Fingerprints: Unique but United: Another Mystery Of The Gospel!

 A Different Way To Look At A Handshake?

While watching an YouTube video of an old Keith Green concert, I liked Keith’s comment, “What is neat about finger prints is far away they all look alike; you get up close they are all different.”

That is what I like about the five fold in believers of Jesus:  From a distance, each believer looks the same, but when you get up close and personal you find out that they have different passions, different points of view, a creative uniqueness only the Creator himself could have created in them.  Individually there is a difference, a uniqueness, but if broken, if hungry, if willing to listen to the Holy Spirit then be obedient to his revelation, if willing to die to self, and if willing to lay down his life for his brethren through service, there can be a drawing together of the saints in unity to appear to be the same.  All one sees is Jesus!  Wow, to look at a distant, then to look under a microscope all one sees is Jesus: that is the goal of Ephesians 4 for both the individual believer in Jesus Christ as well corporately as the Body of Jesus Christ, the Church!

The Holy Spirit is allowing itself in this age to be fingerprinted.  Every believer has the Holy Spirit with in themselves for the Bible says, “Do you not know that your body is the temple of the Holy Spirit?” But each believers fingerprint, although they have the same Holy Spirit, is an unique print by the Creator, Jesus.  Each believer houses “the fullness of Christ”, yet displays only parts of Him at a time: different points of view, different passions, differing gifting, different fruit, different manifestations, etc.  If each different finger print allows itself to serve other fingerprints that look different than their own, reach out to them, and accept them reaching out to yourself through a handshake, you can have unity in the spirit.  Throughout history, a hand shake signified the man’s word:  his word was his bond, sealed through a handshake.  Spiritually, the same it is true for the Word, the Logos Word and the Rhema living Word is still a man of God’s bond, sealed together in a corporate sense through the unity of the Body of Christ.  The Church’s fingerprint is the unity of all the individual fingerprints, all being the fingerprint of Jesus Christ.

New technology also allows identification by putting one's eye up to a scanner which reads the individual pattern that makes up the back of one's eye.  Isn't it amazing that the print of what we see also defines us. Do we see the light of Jesus or just darkness.  Is that light implanted on the back of our spiritual eyes defining who we are in Jesus.  How we "see" Jesus (spiritual sight) and how we feel spiritually (touch) gives us our identity in Him.  As an English teacher I learned point of view is how we see or perceive something.  As believers we see Jesus differently, yet we see him the same.  Our diversity lies in our point of view, our sameness lies in the unity in Christ where he appears the same. We see Jesus differently, our different points of view, yet we see Him the same way, as a Church.  
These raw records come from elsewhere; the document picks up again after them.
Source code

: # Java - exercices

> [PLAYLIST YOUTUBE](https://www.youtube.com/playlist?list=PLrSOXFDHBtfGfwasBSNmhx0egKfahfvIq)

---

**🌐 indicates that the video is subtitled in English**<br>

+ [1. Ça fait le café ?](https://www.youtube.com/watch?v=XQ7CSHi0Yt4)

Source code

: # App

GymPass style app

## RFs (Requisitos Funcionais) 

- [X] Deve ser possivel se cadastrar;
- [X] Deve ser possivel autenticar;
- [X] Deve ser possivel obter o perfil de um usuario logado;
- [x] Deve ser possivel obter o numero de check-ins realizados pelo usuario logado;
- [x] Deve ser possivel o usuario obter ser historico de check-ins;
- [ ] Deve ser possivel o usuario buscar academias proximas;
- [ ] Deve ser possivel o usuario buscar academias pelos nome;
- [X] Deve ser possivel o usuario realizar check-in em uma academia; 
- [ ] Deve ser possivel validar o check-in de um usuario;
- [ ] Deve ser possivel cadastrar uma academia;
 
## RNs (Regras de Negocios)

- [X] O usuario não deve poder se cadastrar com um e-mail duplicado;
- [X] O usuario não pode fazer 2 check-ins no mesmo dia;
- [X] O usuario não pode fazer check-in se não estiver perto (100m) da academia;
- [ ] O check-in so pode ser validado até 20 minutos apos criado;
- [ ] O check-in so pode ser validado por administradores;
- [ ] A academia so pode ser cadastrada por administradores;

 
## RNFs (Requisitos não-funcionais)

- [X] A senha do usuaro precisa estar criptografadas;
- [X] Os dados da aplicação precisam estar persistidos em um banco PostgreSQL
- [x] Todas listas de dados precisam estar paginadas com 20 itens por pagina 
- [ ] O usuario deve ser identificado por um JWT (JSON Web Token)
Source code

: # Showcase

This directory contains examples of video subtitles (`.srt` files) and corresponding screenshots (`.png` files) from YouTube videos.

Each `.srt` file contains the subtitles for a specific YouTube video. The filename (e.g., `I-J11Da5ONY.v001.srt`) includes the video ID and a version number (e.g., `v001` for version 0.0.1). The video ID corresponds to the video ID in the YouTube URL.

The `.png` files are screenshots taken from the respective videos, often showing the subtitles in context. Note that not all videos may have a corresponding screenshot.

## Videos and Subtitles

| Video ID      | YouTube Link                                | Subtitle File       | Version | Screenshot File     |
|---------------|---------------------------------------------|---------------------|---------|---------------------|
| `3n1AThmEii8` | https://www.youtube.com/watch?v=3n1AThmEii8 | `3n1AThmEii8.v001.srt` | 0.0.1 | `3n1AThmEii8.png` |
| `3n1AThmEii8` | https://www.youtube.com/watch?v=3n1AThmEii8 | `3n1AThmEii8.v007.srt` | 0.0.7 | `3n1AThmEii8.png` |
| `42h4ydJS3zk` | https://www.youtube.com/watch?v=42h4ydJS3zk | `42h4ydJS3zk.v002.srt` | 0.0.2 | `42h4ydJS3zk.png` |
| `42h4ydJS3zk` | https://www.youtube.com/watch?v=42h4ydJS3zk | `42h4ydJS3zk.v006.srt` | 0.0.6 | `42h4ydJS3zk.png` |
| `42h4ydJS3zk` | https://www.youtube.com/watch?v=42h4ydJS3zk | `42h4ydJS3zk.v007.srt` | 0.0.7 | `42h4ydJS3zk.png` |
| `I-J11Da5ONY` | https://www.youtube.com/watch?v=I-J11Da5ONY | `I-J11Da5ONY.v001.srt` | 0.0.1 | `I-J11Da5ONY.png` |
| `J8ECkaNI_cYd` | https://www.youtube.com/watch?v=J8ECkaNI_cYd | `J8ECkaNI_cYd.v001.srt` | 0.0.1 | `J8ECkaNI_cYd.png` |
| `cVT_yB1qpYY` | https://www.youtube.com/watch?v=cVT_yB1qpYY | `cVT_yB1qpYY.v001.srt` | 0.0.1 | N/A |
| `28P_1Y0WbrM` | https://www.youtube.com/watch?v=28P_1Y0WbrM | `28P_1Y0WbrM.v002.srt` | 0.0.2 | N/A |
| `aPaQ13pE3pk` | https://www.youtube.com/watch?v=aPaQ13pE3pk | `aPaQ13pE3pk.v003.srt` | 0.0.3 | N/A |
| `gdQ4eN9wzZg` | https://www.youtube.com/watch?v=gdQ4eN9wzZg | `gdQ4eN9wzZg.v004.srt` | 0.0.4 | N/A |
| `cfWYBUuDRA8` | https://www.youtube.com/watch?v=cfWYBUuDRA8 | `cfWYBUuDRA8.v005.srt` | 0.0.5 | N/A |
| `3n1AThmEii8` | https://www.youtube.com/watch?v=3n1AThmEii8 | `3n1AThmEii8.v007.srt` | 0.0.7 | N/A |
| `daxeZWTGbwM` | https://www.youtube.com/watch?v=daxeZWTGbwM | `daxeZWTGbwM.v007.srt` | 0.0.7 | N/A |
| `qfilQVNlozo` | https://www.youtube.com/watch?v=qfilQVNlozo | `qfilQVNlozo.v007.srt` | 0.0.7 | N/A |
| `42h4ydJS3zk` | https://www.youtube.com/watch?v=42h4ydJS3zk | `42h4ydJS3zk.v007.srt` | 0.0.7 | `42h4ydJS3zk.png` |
Diversity is the Church’s strength for every believer’s prints either in their point of view, perception, or feeling in Jesus Christ is unique, yet corporately are the same!  Another mystery of the gospel!  Lets allow that diversity, reaching out for a handshake through service, one to another, and sealing that handshake as the bond of our word, the Word of God, bringing unity to the Body of Christ. 

Yes, the finger print of Ephesians 4 is upon us, embedded in each of us who are believers in Jesus Christ, and also the Church as a whole. If they fingerprint your life, would those fingerprints reveal Jesus?